Levée de boucliers contre le filtrage d’Internet
Le gouvernement prépare actuellement une charte qu’il entend faire signer aux fournisseurs d’accès à Internet dès ce mardi 10 juin. Ce document fixe de nouvelles obligations aux FAI, à commencer par la mise en place de dispositifs de filtrage, provoquant une véritable levée de bouclier.
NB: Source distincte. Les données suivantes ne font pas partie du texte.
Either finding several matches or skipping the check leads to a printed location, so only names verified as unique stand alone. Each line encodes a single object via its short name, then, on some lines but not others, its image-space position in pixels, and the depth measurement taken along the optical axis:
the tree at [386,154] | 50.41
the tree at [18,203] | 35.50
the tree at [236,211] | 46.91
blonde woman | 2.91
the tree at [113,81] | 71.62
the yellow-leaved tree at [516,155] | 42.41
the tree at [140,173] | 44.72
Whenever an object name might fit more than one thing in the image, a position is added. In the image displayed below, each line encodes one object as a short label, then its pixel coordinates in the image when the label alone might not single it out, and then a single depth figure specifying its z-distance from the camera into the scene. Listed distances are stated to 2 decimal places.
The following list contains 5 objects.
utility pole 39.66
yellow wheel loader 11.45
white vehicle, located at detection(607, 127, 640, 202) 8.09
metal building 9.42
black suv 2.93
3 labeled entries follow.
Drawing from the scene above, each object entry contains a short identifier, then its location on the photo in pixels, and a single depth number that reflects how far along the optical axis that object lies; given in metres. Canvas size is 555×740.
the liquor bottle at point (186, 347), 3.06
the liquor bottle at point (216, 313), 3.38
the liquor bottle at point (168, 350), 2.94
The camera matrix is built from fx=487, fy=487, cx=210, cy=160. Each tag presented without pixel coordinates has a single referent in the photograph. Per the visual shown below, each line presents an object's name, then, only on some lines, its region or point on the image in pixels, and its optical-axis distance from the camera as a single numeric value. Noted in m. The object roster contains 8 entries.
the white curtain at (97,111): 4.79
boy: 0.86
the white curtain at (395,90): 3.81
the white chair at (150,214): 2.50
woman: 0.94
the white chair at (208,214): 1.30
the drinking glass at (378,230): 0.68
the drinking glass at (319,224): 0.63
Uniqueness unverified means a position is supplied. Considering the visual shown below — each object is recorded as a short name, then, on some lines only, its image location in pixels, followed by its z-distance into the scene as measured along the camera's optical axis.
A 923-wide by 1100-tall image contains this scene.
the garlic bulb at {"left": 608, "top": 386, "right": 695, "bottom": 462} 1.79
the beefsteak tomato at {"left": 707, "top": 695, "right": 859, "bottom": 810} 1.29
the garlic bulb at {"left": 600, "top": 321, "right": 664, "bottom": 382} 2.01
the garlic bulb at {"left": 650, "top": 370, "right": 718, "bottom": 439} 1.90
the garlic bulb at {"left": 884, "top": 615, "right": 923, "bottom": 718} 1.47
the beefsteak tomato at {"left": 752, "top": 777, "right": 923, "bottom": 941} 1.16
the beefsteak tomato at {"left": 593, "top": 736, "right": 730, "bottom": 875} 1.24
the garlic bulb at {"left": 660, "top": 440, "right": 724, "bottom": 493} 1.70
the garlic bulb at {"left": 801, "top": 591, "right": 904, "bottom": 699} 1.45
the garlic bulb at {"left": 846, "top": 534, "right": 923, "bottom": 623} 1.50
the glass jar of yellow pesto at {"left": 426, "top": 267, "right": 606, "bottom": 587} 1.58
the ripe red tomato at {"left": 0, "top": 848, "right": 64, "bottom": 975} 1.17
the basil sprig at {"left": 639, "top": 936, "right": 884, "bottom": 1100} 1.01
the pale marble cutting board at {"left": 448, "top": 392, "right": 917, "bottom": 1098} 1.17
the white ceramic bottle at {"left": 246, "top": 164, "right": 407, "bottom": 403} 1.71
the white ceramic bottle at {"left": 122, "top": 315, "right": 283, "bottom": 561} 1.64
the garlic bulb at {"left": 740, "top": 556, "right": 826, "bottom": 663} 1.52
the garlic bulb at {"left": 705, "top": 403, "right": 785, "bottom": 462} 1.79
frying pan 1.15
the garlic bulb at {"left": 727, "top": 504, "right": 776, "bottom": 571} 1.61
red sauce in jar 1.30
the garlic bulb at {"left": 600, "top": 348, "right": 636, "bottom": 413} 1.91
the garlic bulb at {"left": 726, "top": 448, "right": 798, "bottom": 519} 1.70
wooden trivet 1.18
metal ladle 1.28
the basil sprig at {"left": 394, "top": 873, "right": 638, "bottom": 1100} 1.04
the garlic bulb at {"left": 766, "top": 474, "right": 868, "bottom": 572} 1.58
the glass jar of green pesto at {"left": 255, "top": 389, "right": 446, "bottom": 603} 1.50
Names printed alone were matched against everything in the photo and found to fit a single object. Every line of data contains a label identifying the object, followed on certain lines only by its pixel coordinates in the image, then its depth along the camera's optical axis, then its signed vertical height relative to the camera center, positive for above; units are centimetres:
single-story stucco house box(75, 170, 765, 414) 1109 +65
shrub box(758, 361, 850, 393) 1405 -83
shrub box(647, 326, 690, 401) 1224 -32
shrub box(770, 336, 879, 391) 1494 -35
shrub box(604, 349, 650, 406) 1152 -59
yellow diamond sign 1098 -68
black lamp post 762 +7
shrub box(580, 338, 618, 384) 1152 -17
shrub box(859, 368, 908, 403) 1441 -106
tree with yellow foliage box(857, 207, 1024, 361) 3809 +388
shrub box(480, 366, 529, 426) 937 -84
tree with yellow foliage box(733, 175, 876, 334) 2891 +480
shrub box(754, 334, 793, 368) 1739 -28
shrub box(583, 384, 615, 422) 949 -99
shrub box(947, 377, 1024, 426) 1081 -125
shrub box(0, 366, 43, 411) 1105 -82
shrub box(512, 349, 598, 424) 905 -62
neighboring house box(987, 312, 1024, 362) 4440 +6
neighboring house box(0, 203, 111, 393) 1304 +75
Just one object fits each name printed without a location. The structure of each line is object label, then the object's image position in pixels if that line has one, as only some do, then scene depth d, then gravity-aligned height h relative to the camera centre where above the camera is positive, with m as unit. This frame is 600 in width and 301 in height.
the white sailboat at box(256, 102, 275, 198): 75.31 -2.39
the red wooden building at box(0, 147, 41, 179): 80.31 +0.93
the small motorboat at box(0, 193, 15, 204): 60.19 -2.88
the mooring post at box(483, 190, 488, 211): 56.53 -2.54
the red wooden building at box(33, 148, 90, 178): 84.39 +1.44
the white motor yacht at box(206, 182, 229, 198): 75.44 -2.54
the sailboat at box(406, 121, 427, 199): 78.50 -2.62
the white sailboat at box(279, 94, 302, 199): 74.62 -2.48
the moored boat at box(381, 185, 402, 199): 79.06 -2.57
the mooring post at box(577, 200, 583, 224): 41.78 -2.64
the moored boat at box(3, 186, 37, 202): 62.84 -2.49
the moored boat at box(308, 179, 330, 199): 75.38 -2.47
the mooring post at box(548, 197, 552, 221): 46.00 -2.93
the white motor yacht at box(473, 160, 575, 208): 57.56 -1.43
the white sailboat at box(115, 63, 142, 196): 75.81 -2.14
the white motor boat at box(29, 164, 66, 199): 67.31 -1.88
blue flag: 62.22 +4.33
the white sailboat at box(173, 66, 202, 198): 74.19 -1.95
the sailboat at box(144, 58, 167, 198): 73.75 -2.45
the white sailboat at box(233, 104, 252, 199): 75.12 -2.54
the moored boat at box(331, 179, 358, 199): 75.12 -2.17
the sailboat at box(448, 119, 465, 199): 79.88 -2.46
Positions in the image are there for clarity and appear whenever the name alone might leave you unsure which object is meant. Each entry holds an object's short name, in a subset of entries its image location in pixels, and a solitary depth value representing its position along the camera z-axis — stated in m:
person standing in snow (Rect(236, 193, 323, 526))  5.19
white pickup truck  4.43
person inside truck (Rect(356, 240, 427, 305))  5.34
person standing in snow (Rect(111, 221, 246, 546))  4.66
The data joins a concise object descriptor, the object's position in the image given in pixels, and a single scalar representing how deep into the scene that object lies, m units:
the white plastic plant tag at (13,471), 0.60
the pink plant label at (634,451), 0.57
Nos confrères de PCInpact ont dévoilé ce vendredi 6 juin l’existence d’une charte que le gouvernement souhaite faire signer aux fournisseurs d’accès à Internet français ce mardi 10 juin. Cette charte, intitulée « Confiance en ligne » et qui tient en quatre pages, prévoit plusieurs dispositions qui font déjà polémique. La mise en place d’une « démarche proactive de sécurisation des équipements par des mesures adaptées (ex : information, suspension, résiliation, blocage de certains ports…) auprès des clients mettant en jeu la sécurité du réseau » ou encore le blocage des liens et des publicités vers des contenus réservés aux adultes dans des espaces qui ne le sont pas, soulèvent la question du filtrage d’Internet et du rôle des intermédiaires techniques du réseau.
L’association Quadrature du Net s’inquiète tout simplement d’un projet de « surveillance et de filtrage généralisé du Net », faisant référence au Big Brother de Georges Orwell.
Un mouvement de fond
Pour Emmanuel Tricaud, directeur des affaires réglementaires et du développement de Colt Telecommunications France, ce projet de charte n’est pas une surprise : « il s’inscrit dans un mouvement de fond qui dure depuis des années ; les pouvoirs publics ont besoin de pouvoir exercer leurs compétences régaliennes, y compris dans des espaces dits immatériels. » Et s’il semble comprendre que les pouvoirs publics s’appuient pour cela sur les fournisseurs de « tuyaux », Emmanuel Tricaud ne s'en interroge pas moins : « Internet est né comme un espace de liberté ; certains l’utilisent mal. Mais veut-on faire des fournisseurs de tuyaux les exécutants d’une politique publique ou ses initiateurs ? Nous demandons que, si filtrage il doit y avoir, une autorité nous indique ce que nous devons filtrer. Tel qu’il a circulé la semaine dernière, le projet invente de nouvelles obligations contraires aux principes mêmes sur lesquels les lois sont fondées. » Et de souligner, comme point de départ, l’obligation du fournisseur d’accès à Internet de neutralité vis-à-vis des contenus, relevant la nature « antidémocratique » d’un dispositif dans lequel les FAI devraient filtrer des contenus sans en avoir reçu l’ordre du pouvoir judiciaire.
Des risques potentiels pour l’activité des entreprises
Yann Genetay, président d’Ipnotic Telecom, ne se sent pas vraiment concerné : « pour les entreprises, les blocages semblent hors de propos », même si, dans le cas de restrictions sur des accès grand public, « cela peut compliquer la vie des travailleurs nomades. » Nicolas Aubé, président de l’opérateur Céleste, relève néanmoins que d’éventuels blocage sur le tunneling ou le chiffrement seraient très handicapants : « on a besoin d’une certaine liberté pour les entreprises. Il ne faut pas que l’on nous empêche de fournir ce type de service. »
Mais Nicolas Aubé ne cache pas son affinité avec le projet de charte. Selon lui, « les fournisseurs d’accès à Internet ne sont pas assez responsables. Ils laissent faire tout et n’importe quoi. » Pour lui, notamment, les autorités judiciaires « doivent pouvoir faire des écoutes sur Internet. » Mais Nicolas Aubé n’en relève pas moins les limites du projet actuel : « on a besoin de savoir clairement ce qui peut être imposé aux fournisseurs et aux clients. » Le filtrage de ports, « c’est difficile mais jouable. » Mais l’archivage des logs, « c’est quoi ? les logs de connexion ou les logs DNS ? Dans ce second cas, ce serait colossal comme masse de données. »
Quant au coût des mesures, le président de Céleste ne semble pas trop s’en inquiéter : « je comprends que cela soit un problème pour les fournisseurs grand public ; mais sur le marché entreprises, on peut le répercuter sur les clients. » Reste à savoir s’ils apprécieront.